Give the records below as a two-column CSV with the header text,settings. Use one row per record, put its text in the first column and its settings in the second, quote every field, and replace each line break with a space.
__________________________________________________
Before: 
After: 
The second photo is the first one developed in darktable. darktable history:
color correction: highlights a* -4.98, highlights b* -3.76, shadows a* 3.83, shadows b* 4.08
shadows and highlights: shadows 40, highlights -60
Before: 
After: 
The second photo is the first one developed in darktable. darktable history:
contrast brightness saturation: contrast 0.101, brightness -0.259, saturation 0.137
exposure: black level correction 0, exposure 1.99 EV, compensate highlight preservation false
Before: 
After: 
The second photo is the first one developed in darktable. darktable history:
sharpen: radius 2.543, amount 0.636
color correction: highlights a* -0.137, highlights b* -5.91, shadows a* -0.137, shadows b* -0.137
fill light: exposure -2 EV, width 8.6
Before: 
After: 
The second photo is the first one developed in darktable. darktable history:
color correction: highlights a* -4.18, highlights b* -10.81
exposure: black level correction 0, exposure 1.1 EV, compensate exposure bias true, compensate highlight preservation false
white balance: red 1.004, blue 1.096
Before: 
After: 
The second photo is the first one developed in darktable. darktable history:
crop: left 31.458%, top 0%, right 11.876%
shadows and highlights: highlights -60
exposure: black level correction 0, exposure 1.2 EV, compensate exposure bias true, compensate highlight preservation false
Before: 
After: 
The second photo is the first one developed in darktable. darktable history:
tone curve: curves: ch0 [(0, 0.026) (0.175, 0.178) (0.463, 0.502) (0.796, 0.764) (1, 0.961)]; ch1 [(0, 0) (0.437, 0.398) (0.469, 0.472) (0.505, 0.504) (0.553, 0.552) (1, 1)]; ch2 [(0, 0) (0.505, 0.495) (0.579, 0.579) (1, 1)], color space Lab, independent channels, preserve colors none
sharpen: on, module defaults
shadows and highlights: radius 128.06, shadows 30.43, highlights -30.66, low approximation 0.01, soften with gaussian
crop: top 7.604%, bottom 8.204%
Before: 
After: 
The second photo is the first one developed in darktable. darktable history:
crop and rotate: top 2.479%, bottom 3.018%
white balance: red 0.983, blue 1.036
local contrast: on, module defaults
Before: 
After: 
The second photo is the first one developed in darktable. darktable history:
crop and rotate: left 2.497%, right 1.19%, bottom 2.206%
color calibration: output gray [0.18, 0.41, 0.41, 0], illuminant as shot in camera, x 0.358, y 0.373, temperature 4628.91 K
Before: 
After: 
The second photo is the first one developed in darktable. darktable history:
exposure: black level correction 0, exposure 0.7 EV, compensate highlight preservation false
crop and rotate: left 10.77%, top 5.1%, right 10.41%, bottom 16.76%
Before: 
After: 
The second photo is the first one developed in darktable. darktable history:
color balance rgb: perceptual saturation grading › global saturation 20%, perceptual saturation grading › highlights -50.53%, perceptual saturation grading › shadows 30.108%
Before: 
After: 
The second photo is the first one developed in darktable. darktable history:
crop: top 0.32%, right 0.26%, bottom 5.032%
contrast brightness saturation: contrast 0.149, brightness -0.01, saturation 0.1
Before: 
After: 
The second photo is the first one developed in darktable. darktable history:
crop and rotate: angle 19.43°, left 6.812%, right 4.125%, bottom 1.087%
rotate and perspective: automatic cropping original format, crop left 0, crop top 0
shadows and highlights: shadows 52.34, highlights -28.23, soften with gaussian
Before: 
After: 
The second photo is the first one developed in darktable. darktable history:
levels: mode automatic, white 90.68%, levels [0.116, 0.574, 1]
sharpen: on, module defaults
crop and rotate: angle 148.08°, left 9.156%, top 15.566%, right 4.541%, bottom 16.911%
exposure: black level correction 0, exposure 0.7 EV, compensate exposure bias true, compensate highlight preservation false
__________________________________________________
Solution:
text,settings
"Before: After: The second photo is the first one developed in darktable. darktable history:","color correction: highlights a* -4.98, highlights b* -3.76, shadows a* 3.83, shadows b* 4.08 shadows and highlights: shadows 40, highlights -60"
"Before: After: The second photo is the first one developed in darktable. darktable history:","contrast brightness saturation: contrast 0.101, brightness -0.259, saturation 0.137 exposure: black level correction 0, exposure 1.99 EV, compensate highlight preservation false"
"Before: After: The second photo is the first one developed in darktable. darktable history:","sharpen: radius 2.543, amount 0.636 color correction: highlights a* -0.137, highlights b* -5.91, shadows a* -0.137, shadows b* -0.137 fill light: exposure -2 EV, width 8.6"
"Before: After: The second photo is the first one developed in darktable. darktable history:","color correction: highlights a* -4.18, highlights b* -10.81 exposure: black level correction 0, exposure 1.1 EV, compensate exposure bias true, compensate highlight preservation false white balance: red 1.004, blue 1.096"
"Before: After: The second photo is the first one developed in darktable. darktable history:","crop: left 31.458%, top 0%, right 11.876% shadows and highlights: highlights -60 exposure: black level correction 0, exposure 1.2 EV, compensate exposure bias true, compensate highlight preservation false"
"Before: After: The second photo is the first one developed in darktable. darktable history:","tone curve: curves: ch0 [(0, 0.026) (0.175, 0.178) (0.463, 0.502) (0.796, 0.764) (1, 0.961)]; ch1 [(0, 0) (0.437, 0.398) (0.469, 0.472) (0.505, 0.504) (0.553, 0.552) (1, 1)]; ch2 [(0, 0) (0.505, 0.495) (0.579, 0.579) (1, 1)], color space Lab, independent channels, preserve colors none sharpen: on, module defaults shadows and highlights: radius 128.06, shadows 30.43, highlights -30.66, low approximation 0.01, soften with gaussian crop: top 7.604%, bottom 8.204%"
"Before: After: The second photo is the first one developed in darktable. darktable history:","crop and rotate: top 2.479%, bottom 3.018% white balance: red 0.983, blue 1.036 local contrast: on, module defaults"
"Before: After: The second photo is the first one developed in darktable. darktable history:","crop and rotate: left 2.497%, right 1.19%, bottom 2.206% color calibration: output gray [0.18, 0.41, 0.41, 0], illuminant as shot in camera, x 0.358, y 0.373, temperature 4628.91 K"
"Before: After: The second photo is the first one developed in darktable. darktable history:","exposure: black level correction 0, exposure 0.7 EV, compensate highlight preservation false crop and rotate: left 10.77%, top 5.1%, right 10.41%, bottom 16.76%"
"Before: After: The second photo is the first one developed in darktable. darktable history:","color balance rgb: perceptual saturation grading › global saturation 20%, perceptual saturation grading › highlights -50.53%, perceptual saturation grading › shadows 30.108%"
"Before: After: The second photo is the first one developed in darktable. darktable history:","crop: top 0.32%, right 0.26%, bottom 5.032% contrast brightness saturation: contrast 0.149, brightness -0.01, saturation 0.1"
"Before: After: The second photo is the first one developed in darktable. darktable history:","crop and rotate: angle 19.43°, left 6.812%, right 4.125%, bottom 1.087% rotate and perspective: automatic cropping original format, crop left 0, crop top 0 shadows and highlights: shadows 52.34, highlights -28.23, soften with gaussian"
"Before: After: The second photo is the first one developed in darktable. darktable history:","levels: mode automatic, white 90.68%, levels [0.116, 0.574, 1] sharpen: on, module defaults crop and rotate: angle 148.08°, left 9.156%, top 15.566%, right 4.541%, bottom 16.911% exposure: black level correction 0, exposure 0.7 EV, compensate exposure bias true, compensate highlight preservation false"